What the task asks:
For the data below, give again exactly the lines from the one containing "[195,182,817,209] B). There" through the one containing "[737,507,988,534] (Supplemental table", both ends included, and no others.

+---+

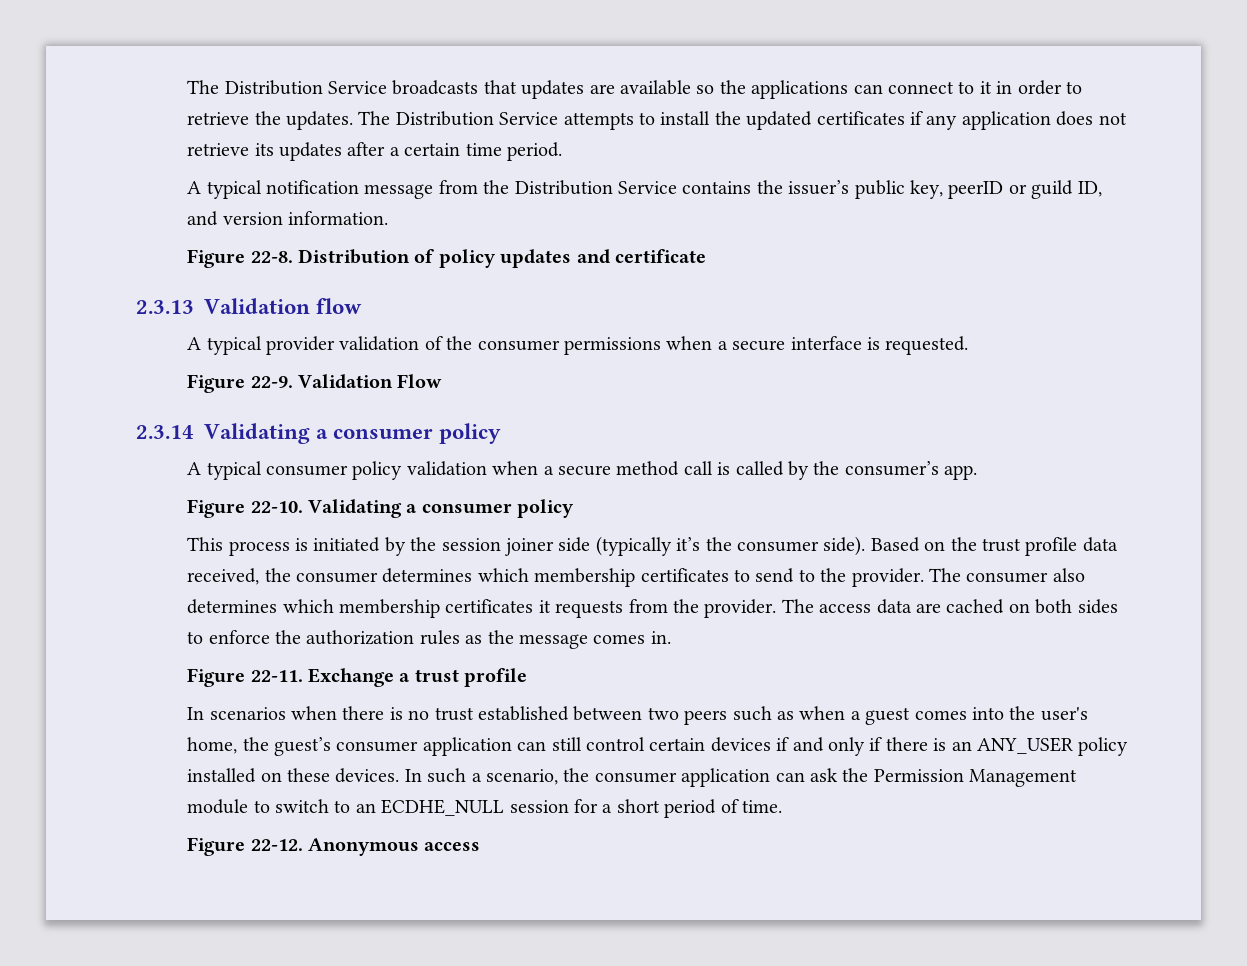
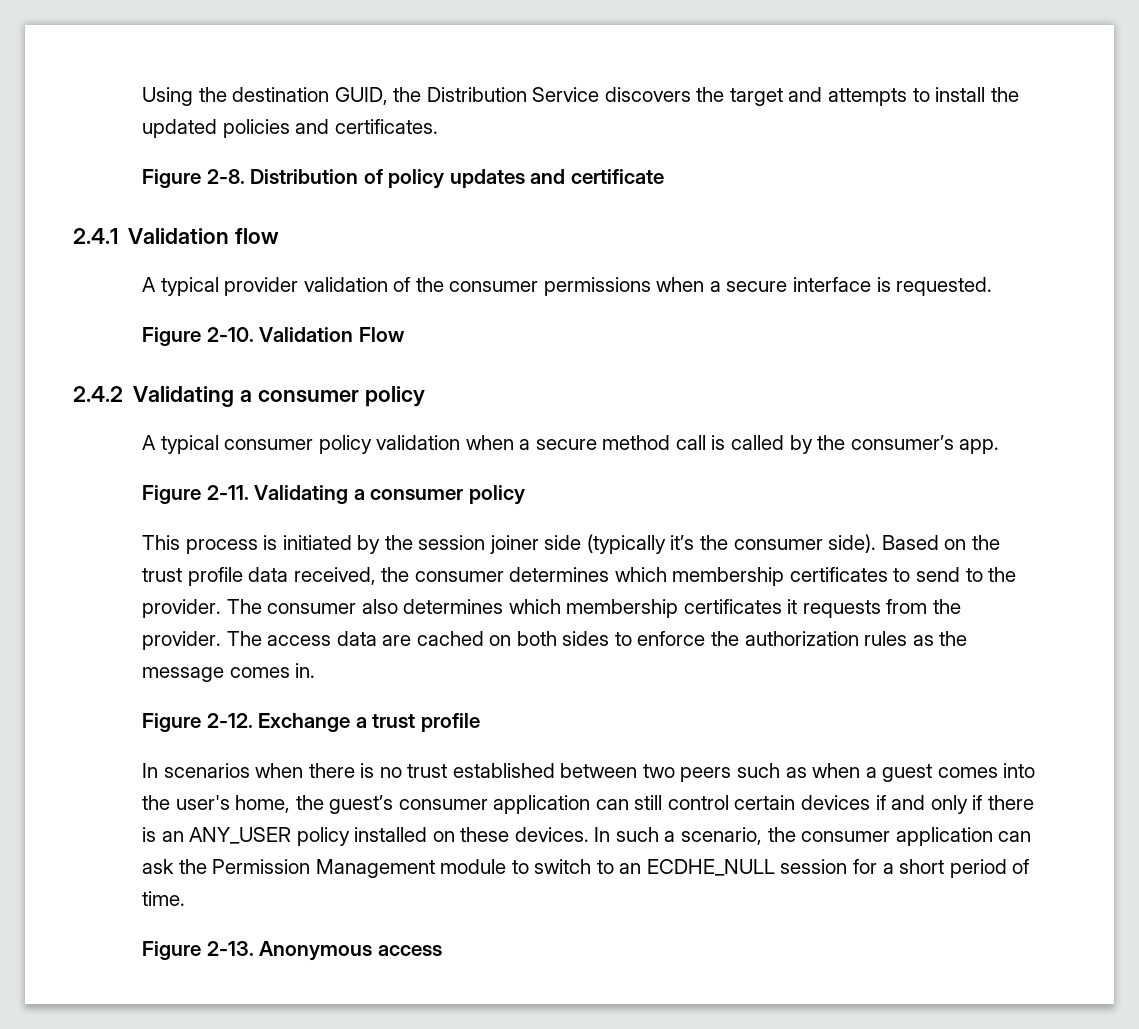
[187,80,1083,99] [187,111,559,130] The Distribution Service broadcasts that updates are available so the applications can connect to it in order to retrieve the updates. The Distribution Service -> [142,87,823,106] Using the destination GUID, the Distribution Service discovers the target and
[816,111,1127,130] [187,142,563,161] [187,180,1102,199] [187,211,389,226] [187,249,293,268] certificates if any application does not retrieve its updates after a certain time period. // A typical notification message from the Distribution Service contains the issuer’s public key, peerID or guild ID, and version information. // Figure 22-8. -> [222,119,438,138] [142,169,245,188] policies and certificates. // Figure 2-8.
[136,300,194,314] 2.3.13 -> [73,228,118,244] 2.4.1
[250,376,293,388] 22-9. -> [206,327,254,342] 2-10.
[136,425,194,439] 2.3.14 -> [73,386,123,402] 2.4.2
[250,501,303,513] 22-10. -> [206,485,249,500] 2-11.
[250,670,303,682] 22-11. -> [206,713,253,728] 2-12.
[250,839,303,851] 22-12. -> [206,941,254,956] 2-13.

+---+

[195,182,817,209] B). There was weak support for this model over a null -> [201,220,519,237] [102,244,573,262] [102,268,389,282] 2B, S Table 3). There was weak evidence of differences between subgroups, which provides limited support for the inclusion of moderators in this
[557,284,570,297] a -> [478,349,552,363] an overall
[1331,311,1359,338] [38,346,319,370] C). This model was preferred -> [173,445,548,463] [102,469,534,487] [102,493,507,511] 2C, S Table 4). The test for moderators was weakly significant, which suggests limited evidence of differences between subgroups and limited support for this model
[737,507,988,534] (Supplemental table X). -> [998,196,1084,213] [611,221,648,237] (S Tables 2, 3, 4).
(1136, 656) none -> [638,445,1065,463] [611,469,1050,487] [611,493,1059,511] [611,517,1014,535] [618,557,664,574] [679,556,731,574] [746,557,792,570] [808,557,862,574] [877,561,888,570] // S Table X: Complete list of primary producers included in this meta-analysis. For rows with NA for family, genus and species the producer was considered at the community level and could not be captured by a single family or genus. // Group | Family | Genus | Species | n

+---+

Task solution:
[195,182,817,209] B). There was weak support for this model over a null -> [201,220,519,237] [102,244,573,262] [102,268,389,282] 2B, S Table 3). There was weak evidence of differences between subgroups, which provides limited support for the inclusion of moderators in this
[557,284,570,297] a -> [478,349,552,363] an overall
[1331,311,1359,338] [38,346,319,370] C). This model was preferred -> [173,445,548,463] [102,469,534,487] [102,493,507,511] 2C, S Table 4). The test for moderators was weakly significant, which suggests limited evidence of differences between subgroups and limited support for this model
[737,507,988,534] (Supplemental table X). -> [998,196,1084,213] [611,221,648,237] (S Tables 2, 3, 4).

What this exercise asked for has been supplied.